I sent this to @espadrine about an hour ago:

The Github badges are failing intermittently. Are you seeing crashes on the server?

It might be an old bug, related to our handling of quotas for the Github search API. Though the timing of the incident makes me suspect recent changes. I've made some recent changes to the github auth but it's not jumping out at me from reading them.

It's difficult to debug without server access. I'm thinking I should add an endpoint to get all the user tokens, or else, hashed user tokens with stats. That way I could troubleshoot a bit better, locally.

Is there currently any backup of the user tokens, apart from the other servers?

I do have some new github token code to fix the search API quota issue, though it's a rewrite and I'd like to test it more first. Before merging I also want to add some optional trace logging we can turn on in cases like this.

Feel like I need deploy access + logs + a way to restore the token file, to deploy that with confidence I can find and fix whatever might be wrong with it.

Any thoughts on what could be causing the ssh issue?

I like getting to the bottom of things, and want to fix this, however my options are limited.

paulmelnikow on 2 Nov 2017

I set up a status page:

https://status.shields-server.com/

It runs a static badge, the Github license badge, and the npm license badge, and for each one, looks for some of the expected right text.

I'm happy to cover the cost for a couple months ($5.50) but it might be good to migrate to something else soon.

When I created shields-server.com, I set up cnames for s0.shields-server.com, s1.shields-server.com, s3.shields-server.com, though it'd be better to make these subdomains of shields.io and dump the extra domain.

paulmelnikow on 3 Nov 2017

👍3

Nice page, Should help get some insight on what's going wrong,
The GitHub licence badge seems to be failing a fair amount (~20% currently)
Is s1, s2, s3 running different code or are they all the same?

RedSparr0w on 3 Nov 2017

Yea, thanks, it should help. The code on the three servers should be the same.

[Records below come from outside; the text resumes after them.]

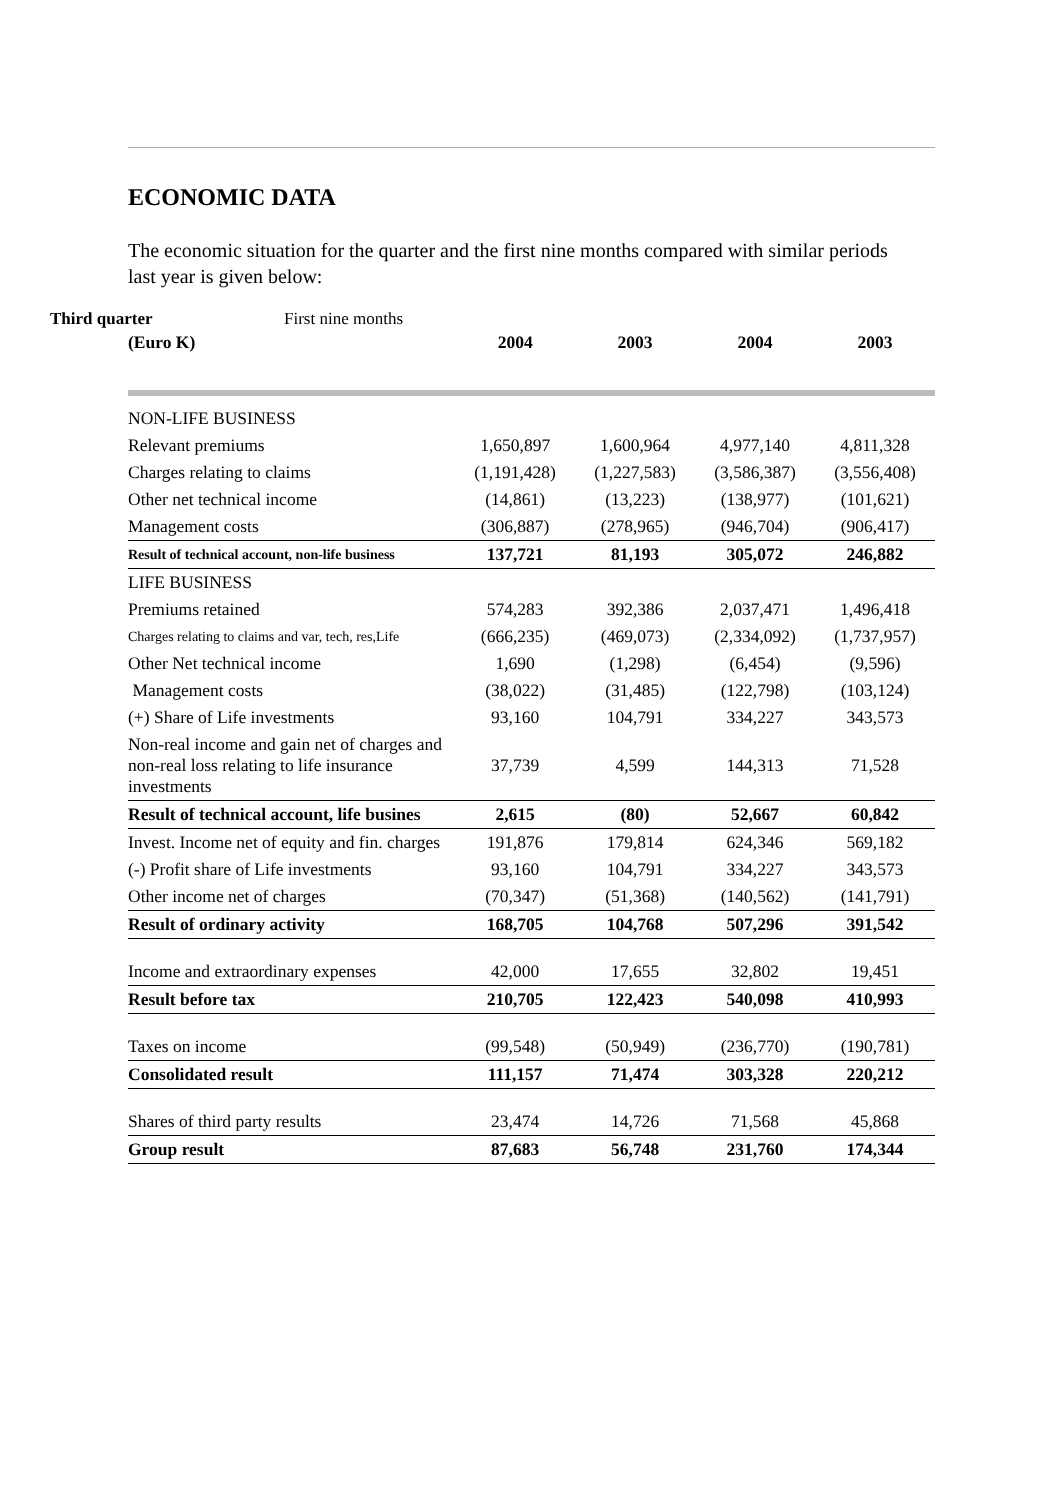ECONOMIC DATA
The economic situation for the quarter and the first nine months compared with similar periods last year is given below:
Third quarter First nine months
| (Euro K) | 2004 | 2003 | 2004 | 2003 |
| --- | --- | --- | --- | --- |
| NON-LIFE BUSINESS | | | | |
| Relevant premiums | 1,650,897 | 1,600,964 | 4,977,140 | 4,811,328 |
| Charges relating to claims | (1,191,428) | (1,227,583) | (3,586,387) | (3,556,408) |
| Other net technical income | (14,861) | (13,223) | (138,977) | (101,621) |
| Management costs | (306,887) | (278,965) | (946,704) | (906,417) |
| Result of technical account, non-life business | 137,721 | 81,193 | 305,072 | 246,882 |
| LIFE BUSINESS | | | | |
| Premiums retained | 574,283 | 392,386 | 2,037,471 | 1,496,418 |
| Charges relating to claims and var, tech, res,Life | (666,235) | (469,073) | (2,334,092) | (1,737,957) |
| Other Net technical income | 1,690 | (1,298) | (6,454) | (9,596) |
| Management costs | (38,022) | (31,485) | (122,798) | (103,124) |
| (+) Share of Life investments | 93,160 | 104,791 | 334,227 | 343,573 |
| Non-real income and gain net of charges and non-real loss relating to life insurance investments | 37,739 | 4,599 | 144,313 | 71,528 |
| Result of technical account, life busines | 2,615 | (80) | 52,667 | 60,842 |
| Invest. Income net of equity and fin. charges | 191,876 | 179,814 | 624,346 | 569,182 |
| (-) Profit share of Life investments | 93,160 | 104,791 | 334,227 | 343,573 |
| Other income net of charges | (70,347) | (51,368) | (140,562) | (141,791) |
| Result of ordinary activity | 168,705 | 104,768 | 507,296 | 391,542 |
| Income and extraordinary expenses | 42,000 | 17,655 | 32,802 | 19,451 |
| Result before tax | 210,705 | 122,423 | 540,098 | 410,993 |
| Taxes on income | (99,548) | (50,949) | (236,770) | (190,781) |
| Consolidated result | 111,157 | 71,474 | 303,328 | 220,212 |
| Shares of third party results | 23,474 | 14,726 | 71,568 | 45,868 |
| Group result | 87,683 | 56,748 | 231,760 | 174,344 |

There are interesting patterns in the downtime:

https://status.shields-server.com/779605524
https://status.shields-server.com/779605526
https://status.shields-server.com/779605529

The three servers had correlated downtime around 15:30 (that’s NY time). One of them also had downtime an hour earlier, around 14:30. Two had downtime around 13:33 / 13:43.

The duration of the downtime varies from server to server. For example, s0 was down from 15:28 to 15:49, s1 from 15:30 to 15:36, and s2 from 15:32 to 15:48.

Correlated downtime suggests there is some shared state, pointing to rate limit exhaustion as a factor. Downtime about an hour apart might correlate with rate limit resets.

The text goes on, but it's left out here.